Если в этой ситуации можно говорить об уклонении от долга, хо в нем повинен не поэт, ибо он продолжает писать. Теперь: в любой культуре поэзия есть высшая форма человеческой речи. Не читая или не слушая поэтов, общество обрекает себя на более низкие формы словесного выражения: на речь политика, торговца, шарлатана — короче, на свою собственную речь. Другими словами, оно игнорирует собственный эволюционный потенциал, ибо от остальных представителей царства животных нас отличает как раз дар речи. Обвинения, нередко предъявляемые поэзии, — что она трудна, темна, герметична и невесть что еще — свидетельствуют не о состоянии поэзии, а, если говорить честно, о ступеньке эволюционной лестницы, на которой застряло общество.
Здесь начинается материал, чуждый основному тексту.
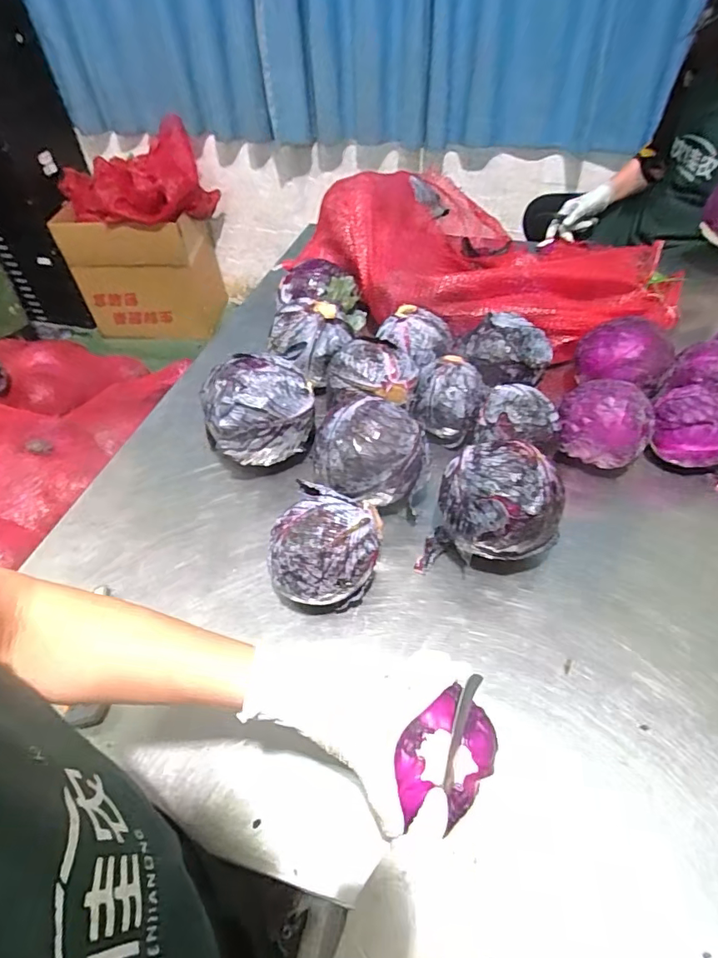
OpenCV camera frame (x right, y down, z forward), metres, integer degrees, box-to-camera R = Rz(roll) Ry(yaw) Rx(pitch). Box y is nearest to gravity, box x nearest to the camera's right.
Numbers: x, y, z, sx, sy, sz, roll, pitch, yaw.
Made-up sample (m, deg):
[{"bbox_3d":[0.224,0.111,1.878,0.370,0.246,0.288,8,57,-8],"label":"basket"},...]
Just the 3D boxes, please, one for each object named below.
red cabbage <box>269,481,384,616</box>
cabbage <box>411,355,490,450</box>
[{"bbox_3d":[-0.036,0.086,0.569,0.109,0.110,0.114,12,50,13],"label":"red cabbage"},{"bbox_3d":[0.133,-0.113,0.746,0.096,0.096,0.089,20,52,19],"label":"cabbage"}]

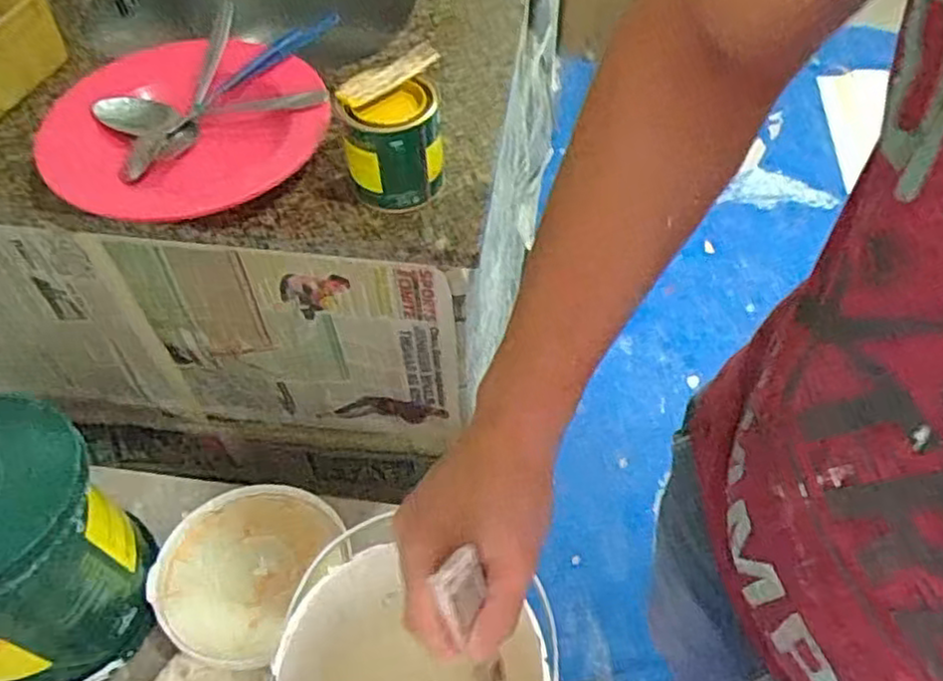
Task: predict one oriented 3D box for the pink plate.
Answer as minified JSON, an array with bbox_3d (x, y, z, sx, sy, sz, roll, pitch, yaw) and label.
[{"bbox_3d":[-0.226,-0.174,0.568,0.212,0.040,0.213,-1,54,1],"label":"pink plate"}]

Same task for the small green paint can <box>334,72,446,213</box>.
[{"bbox_3d":[-0.056,-0.141,0.519,0.068,0.076,0.057,-8,54,-4],"label":"small green paint can"}]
Ибо поэтическая речь преемственна; и еще — она избегает клише и повторов. Именно их отсутствие придает искусству ускорение и отличает его от жизни, чьим основным стилистическим приемом, если можно так выразиться, являются как раз клише и повторы, ибо она всегда начинаете нуля. Неудивительно поэтому, что сегодня общество, лишь от случая к случаю вспоминающее об этой преемственной речи, оказывается в проигрыше, как если бы оно садилось в поезд, идущий в никуда без расписания. Я уже где-то говорил, что поэзия — не форма развлечения и в каком-то смысле даже не форма искусства, но наша антропологическая, генетическая цель, наш языковой, эволюционный маяк. В детстве, когда мы впитываем и запоминаем стихи, чтобы овладеть языком, мы, по-видимому, это чувствуем, а повзрослев, бросаем это занятие, твердо считая, что языком овладели. Однако овладели мы лишь его повседневным слоем, который, возможно, и годится, чтобы перехитрить противника, продать товар, переспать с кем- нибудь, заработать повышение, но который, конечно же, не годится для того, чтобы исцелить от страданий или принести радость. Пока человек не научится до отказа, как фургон, нагружать свои фразы смыслом или же различать и ценить в чертах возлюбленной «душу-странницу», пока не осознает, что «Никакая память о звездном часе / Не утешает потом, в забвении, / И не делает конец менее горьким», — пока такие вещи не войдут в плоть и кровь, человек все еще будет принадлежать к семейству безъязыких. Каковые составляют большинство, если это может послужить утешением.